ターゲットのディモーフォスは2022年9月に地球から約1100万キロのところまで接近しますので、このタイミングでDART実験機を衝突させて「ターゲットの軌道が変化するか」を実験します。

このDART実験機は、今年の11月23日に米カリフォルニア州にあるバンデンバーグ宇宙軍基地から打ち上げられる予定。

つまり、来年の9月に衝突させる予定の実験機をすでに今年の11月には打ち上げるということになります。

 

その後、望遠鏡などで衝突の瞬間や実際に軌道を変えられるのかといったデータを収集することになるのでしょう。

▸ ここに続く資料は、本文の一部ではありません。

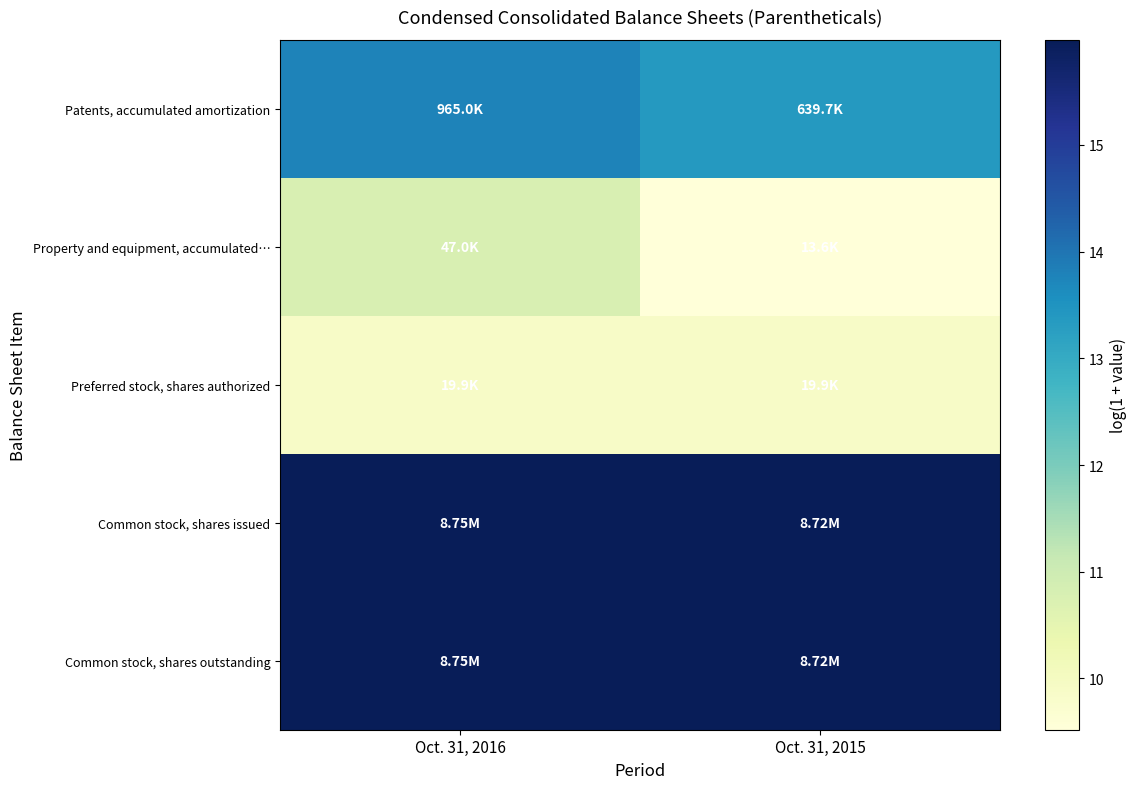

What is the smallest value displayed?

9.5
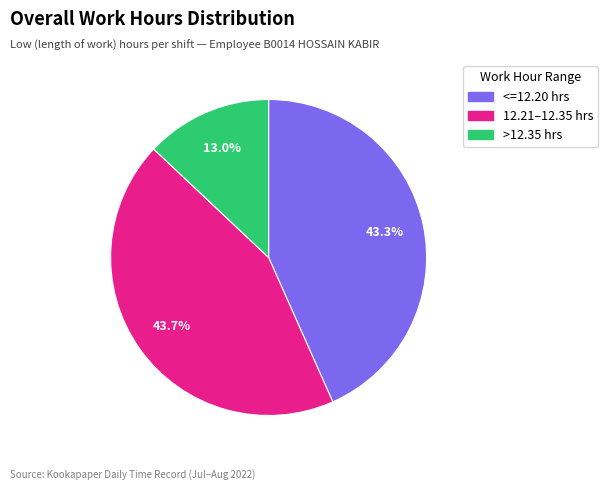

Count the number of slices in the pie.

3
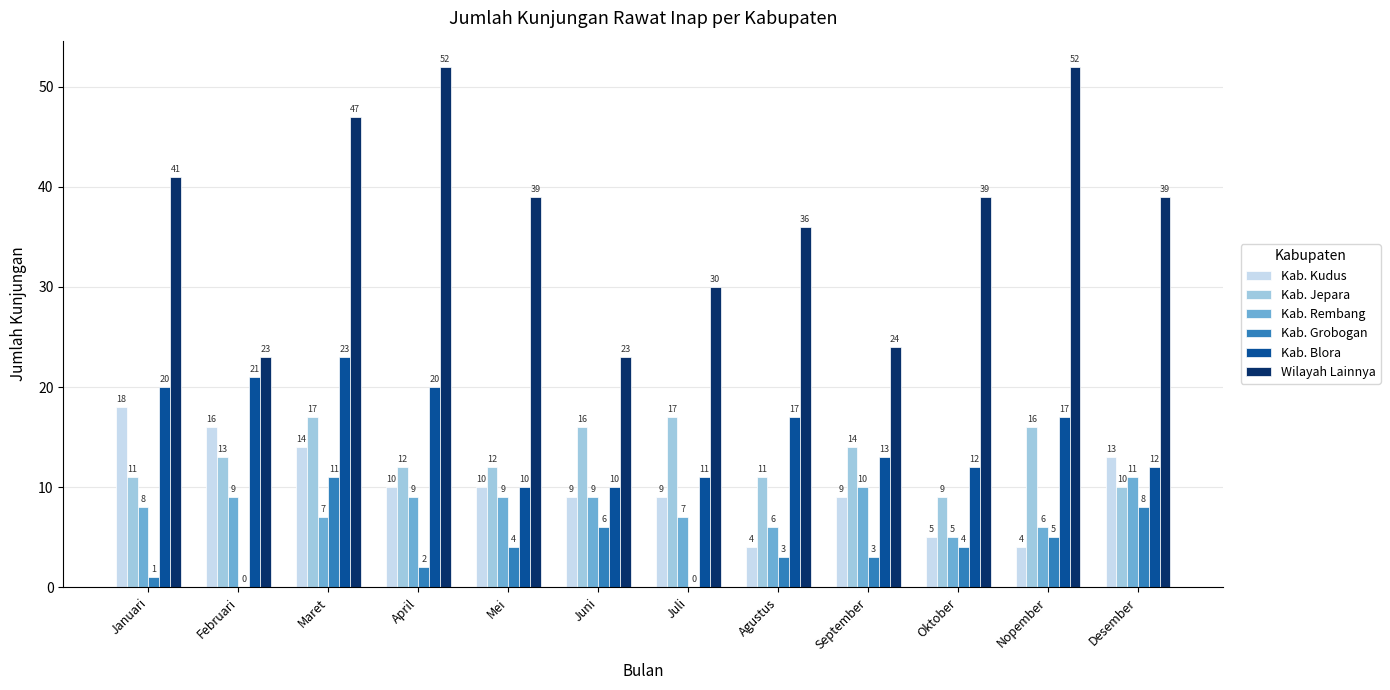

What value does the Kab. Rembang series have at Juli?

7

ちなみに、このターゲットのディモーフォスは時速約2万4000キロというとんでもない速度で動いてします。160メートルのターゲットにピンポイントで衝突させることができるのか、そしてどの程度軌道が変わるのかはもちろん、現時点では不明。

ただ、この実験が成功すれば、早い段階で地球に衝突しそうな天体を発見できれば、軌道を変えることも本当にできるようになるかもしれません。

人類が誕生してから、幸運なことに大きな被害をもたらすような小惑星の衝突はありませんでした。だからこそ、私達はここまで発展してきたのですが、この先、本当に映画のような隕石や小惑星の衝突がないとは言い切れません・・・。

NASAがこのような実験を始めた理由も気になるところですが、まずは、実験が上手くいくことを祈りたいですね。

参考資料:小惑星が8月末に地球に最接近…今後に備える「地球防衛会議」の衝突回避策とは?